ASSIGNMENT: Copying starts at the line containing "Comentas que nunca te has sentido" and stops after the last line of the records; each line is repeated exactly, and pictures are skipped.

INFORMATION Start Marker

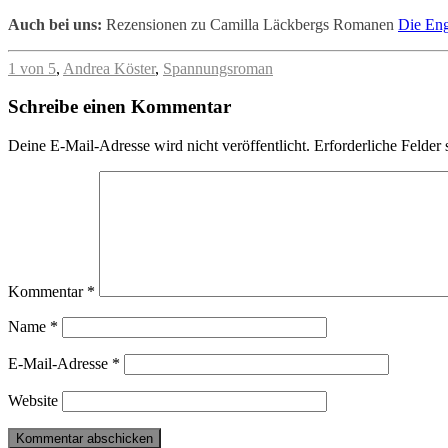
Auch bei uns:
Rezensionen zu Camilla Läckbergs Romanen
Die En
1 von 5
,
Andrea Köster
,
Spannungsroman
Schreibe einen Kommentar
Deine E-Mail-Adresse wird nicht veröffentlicht.
Erforderliche Felder 
Kommentar
*
Name
*
E-Mail-Adresse
*
Website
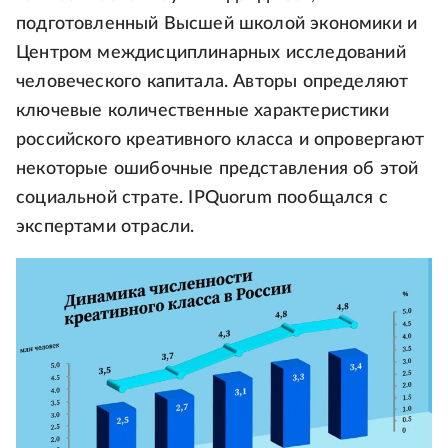
подготовленный Высшей школой экономики и
Центром междисциплинарных исследований
человеческого капитала. Авторы определяют
ключевые количественные характеристики
российского креативного класса и опровергают
некоторые ошибочные представления об этой
социальной страте. IPQuorum пообщался с
экспертами отрасли.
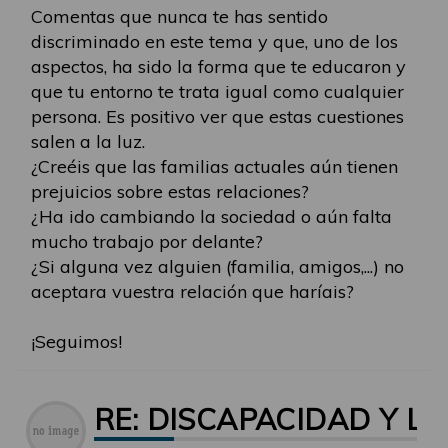
Comentas que nunca te has sentido
discriminado en este tema y que, uno de los
aspectos, ha sido la forma que te educaron y
que tu entorno te trata igual como cualquier
persona. Es positivo ver que estas cuestiones
salen a la luz.
¿Creéis que las familias actuales aún tienen
prejuicios sobre estas relaciones?
¿Ha ido cambiando la sociedad o aún falta
mucho trabajo por delante?
¿Si alguna vez alguien (familia, amigos,...) no
aceptara vuestra relación que haríais?
¡Seguimos!
RE: DISCAPACIDAD Y LG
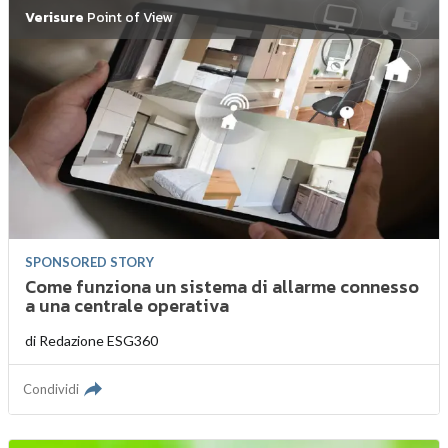
Verisure
Point of View
SPONSORED STORY
Come funziona un sistema di allarme connesso
a una centrale operativa
di
Redazione ESG360
Condividi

INFORMATION End Marker

SOLVED PROBLEM:
Comentas que nunca te has sentido
discriminado en este tema y que, uno de los
aspectos, ha sido la forma que te educaron y
que tu entorno te trata igual como cualquier
persona. Es positivo ver que estas cuestiones
salen a la luz.
¿Creéis que las familias actuales aún tienen
prejuicios sobre estas relaciones?
¿Ha ido cambiando la sociedad o aún falta
mucho trabajo por delante?
¿Si alguna vez alguien (familia, amigos,...) no
aceptara vuestra relación que haríais?
¡Seguimos!
RE: DISCAPACIDAD Y LG
Verisure
Point of View
SPONSORED STORY
Come funziona un sistema di allarme connesso
a una centrale operativa
di
Redazione ESG360
Condividi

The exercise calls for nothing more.